During the Cold War, the USA was heavily criticised in some quarters for preaching democracy and human rights on the one hand but overthrowing democratically elected governments and supporting military regimes that used torture on the other. The USA was particularly fearful of communist expansion in its ‘backyard’ – Central and South America. The USA saw this area as its sphere of influence and was not willing to tolerate any attempts by communists to get a foothold there. The USA was willing to tolerate and support military dictatorships that were also anti-communist in nature. The USA supported the Somoza family dynasty in Nicaragua, and attempted to overthrow Fidel Castro numerous times in Cuba. The USA justified this approach by arguing that the USSR was a greater threat to the USA, and Soviet expansionism needed to be stopped. Today, there are still claims that the USA and the West operate double standards. There are numerous criticisms that could be levelled at the USA, including the use of the Guantanamo Bay

Naval Base as a detention camp for ‘unlawful combatants’ in the war against terror and the use of ‘enhanced interrogation techniques’, including waterboarding, which are widely viewed to be examples of torture. The Abu Ghraib prison in Iraq was also a scandal that seemed to show the hypocrisy of the USA when detainees were abused and maltreated in 2003. The US authorities were accused of inflicting ‘grave breaches of humanitarian law’. British troops were implicated in the death of Baha Mousa in Basra, Iraq in 2003. The British were accused of using banned interrogation methods and ‘gratuitous violence’. One soldier admitted a charge of inhumane treatment, becoming the first member of the British armed forces convicted of a war crime. In 2013 a British marine was found guilty at a court martial of executing an injured Afghan insurgent in 2011.
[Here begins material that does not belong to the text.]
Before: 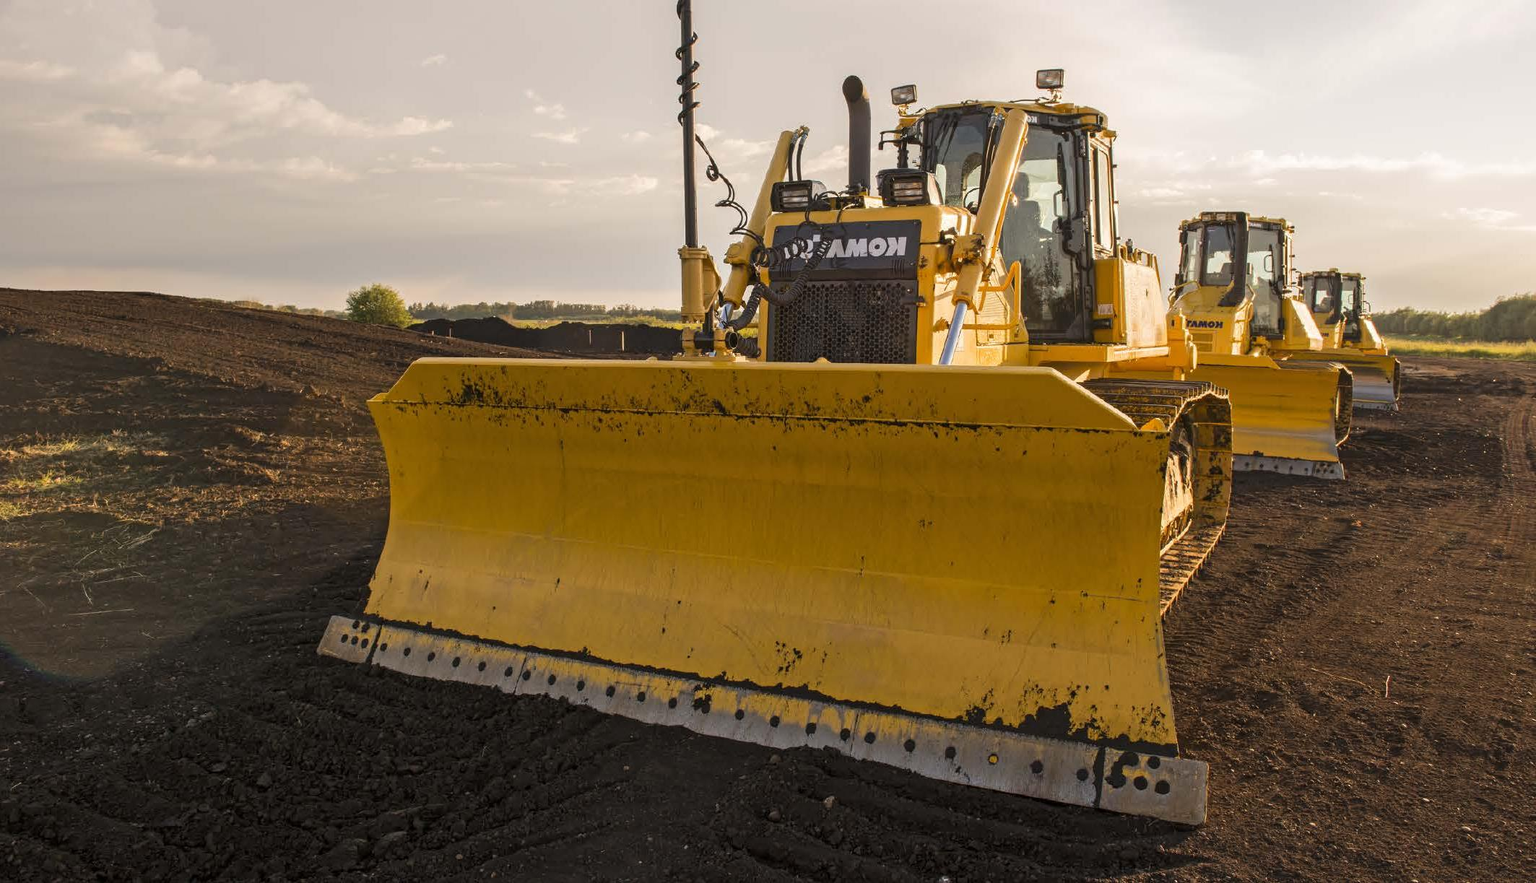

The USA has also been accused of breaching core liberal values in the war against terror through the use of ‘covert rendition’. The US government is alleged to have unlawfully transported terrorist suspects to other countries to by-pass normal legal and human right protections. Detainees were oſten tortured, denied legal advice and fair trials. For a country that prides itself on upholding the rule of law, such acts can be seen as utterly hypocritical. The West is meant to symbolise liberal values of democracy, respecting human rights and upholding the rule of law. However, it is oſten alleged that Western countries ignore these values when dealing with other countries if it suits the national interest of the Western country, or if it means making money.

Allied to the challenge of sovereignty from humanitarian intervention is the role of the International Criminal Court, which is based in The Hague, the Netherlands. Though some significant global actors have not signed up to the court, such as the USA, China and Russia, the court is the first permanent international criminal court in the world. This has advanced the concept of an international higher law considerably. The fact that a large number of states have agreed the definitions of genocide, war crimes and crimes against humanity and have accepted that these crimes can be tried at an international court suggests that there is a little less anarchy in the international system, and that states are not as sovereign as they once were.